Kojima allegedly fell out with Konami during development, so it is unsurprising that MGSV feels fundamentally like an unfinished game, but that he chose to end it the way he did speaks to an apocalyptic breakdown in relations between Kojima and Konami, an upcoming DLC package, or the fact that Kojima really fucked up this time. The “Truth” ending works, but is not as sophisticated as we might expect from Kojima. It turns out that you are not really Big Boss. Plenty twisty, which is what everyone wanted, and it also has the added effect of covering up one of the bigger plotholes in the MG series, namely that Big Boss dies twice. It’s not as well planned or executed as the careful manipulation of the player leading up to the shocking revelations at the end of MGS2, but it is satisfying enough. MGS2 was an edge case anyway. Games that carefully designed don’t come along very often.

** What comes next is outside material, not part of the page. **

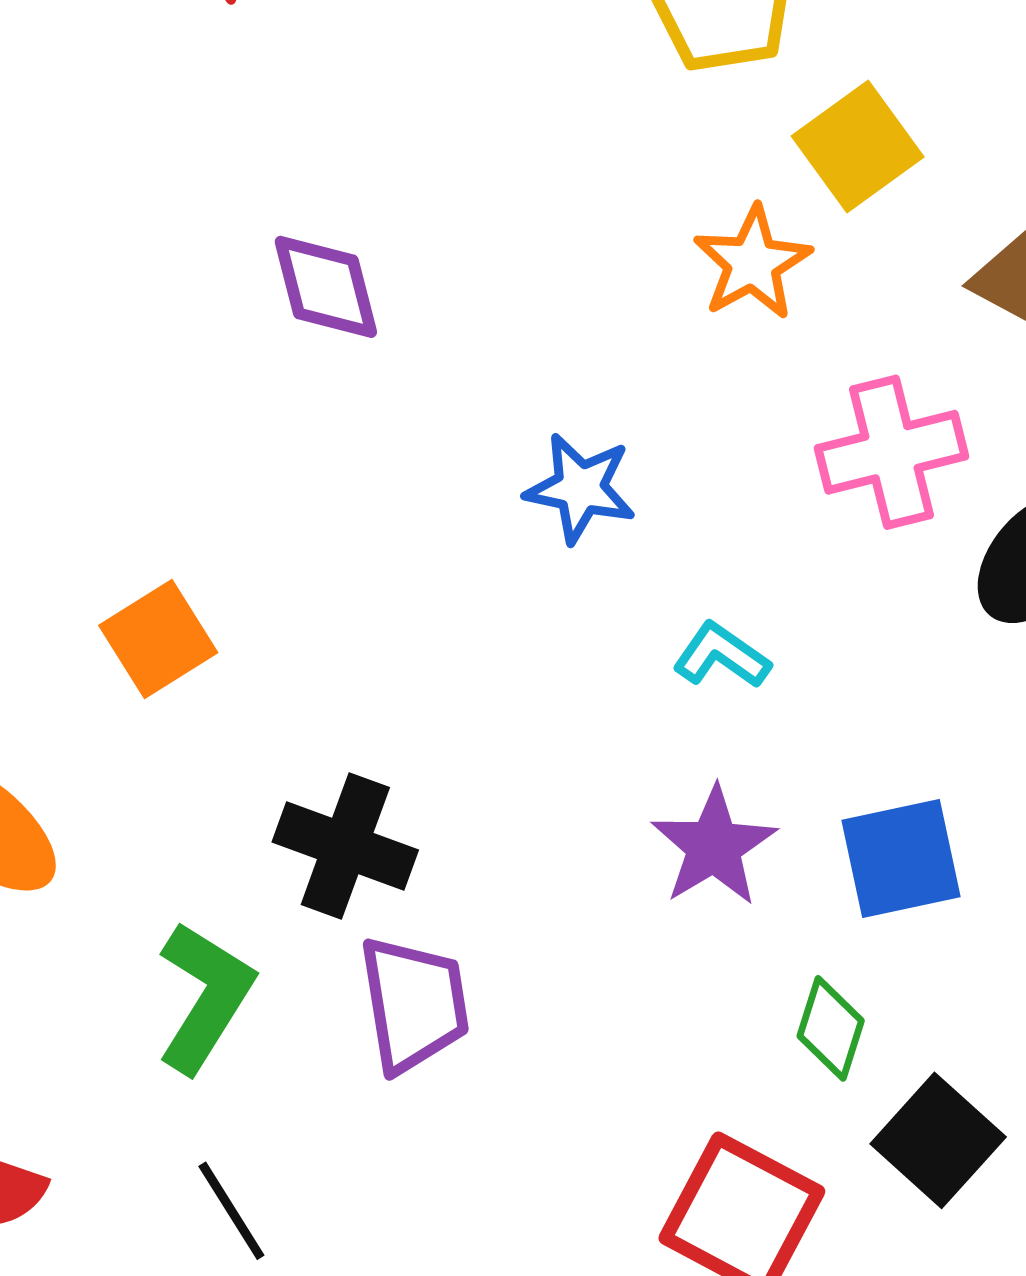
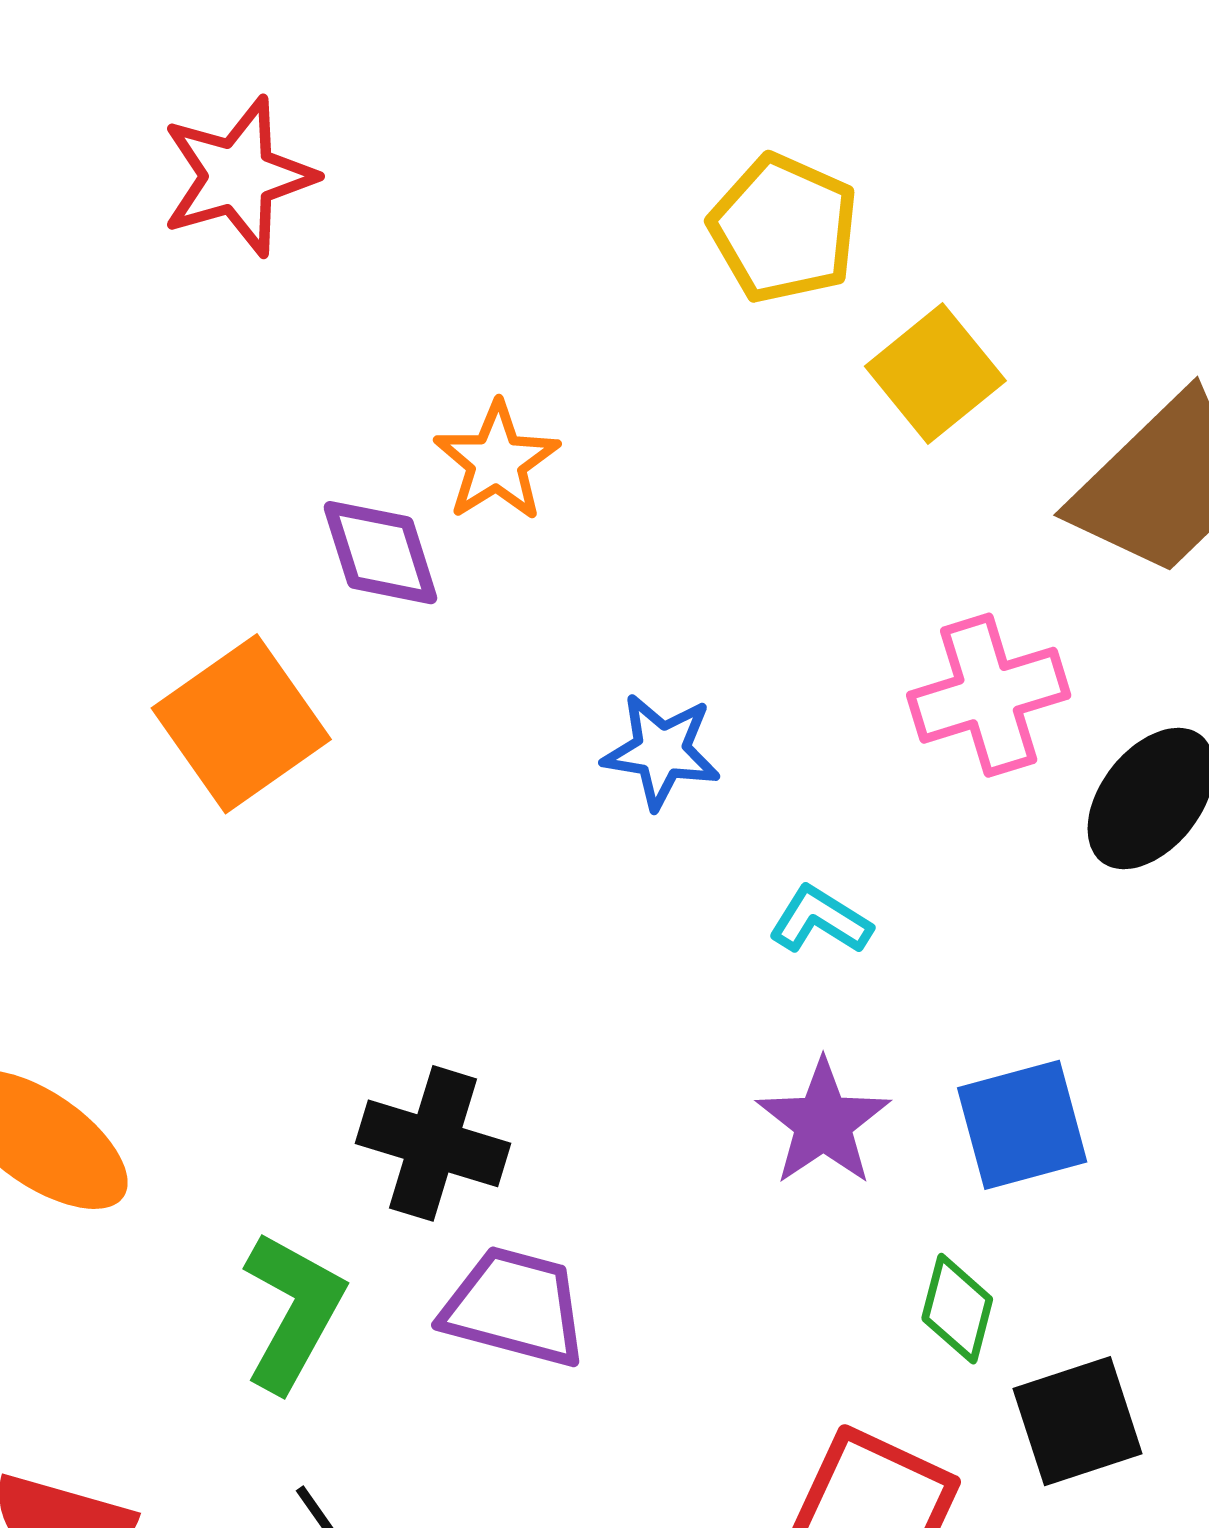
orange star: (752, 263) -> (497, 461), moved
orange square: (158, 639) -> (241, 724), moved, size x1.4
purple trapezoid: (414, 1004) -> (515, 1307), turned -63
black square: (938, 1140) -> (1078, 1421), turned 33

The other ending, though. Anyone familiar with the MG series is familiar with the fact that Kojima has a loose interpretation of the word “closure”, but there is normally a degree of finality and some kind of closing message. In this case, the ending literally isn’t there; you wouldn’t know the game’s story was over if it wasn’t for the credits rolling. Eli and The Third Child steal Sahelanthropus and… that’s it. Two children, one of which has psychic powers, steal a nuclear equipped walking battle tank and nothing happens. Snake and Miller don’t pursue them. The children are not heard from again. Nothing else happens, nothing else is said, and then we timewarp to the True ending. Where we have to replay the tutorial (you have to replay the UNSKIPPABLE FUCKING TUTORIAL) before the big reveal. Either Kojima has forgotten everything he knows, or something went really fucking wrong.
A lot of these gripes, though, are from the perspective of a long time MG fan who had high hopes and certain expectations. My gripes do not make MGSV any less of a game. It does mean that someone like me might well think that MGSV is not the game it could have been, and that it looks to be the last Kojima MG game leaves a very sour taste. For someone not familiar with the MG series, this is a good entry point, and it might tickle the fancies of those who couldn’t stand the rarefied nature of the other games in the series. MGSV is a very good game, and it is evident that in most aspects a lot of care and attention went in to it, but it is not a very good MG game.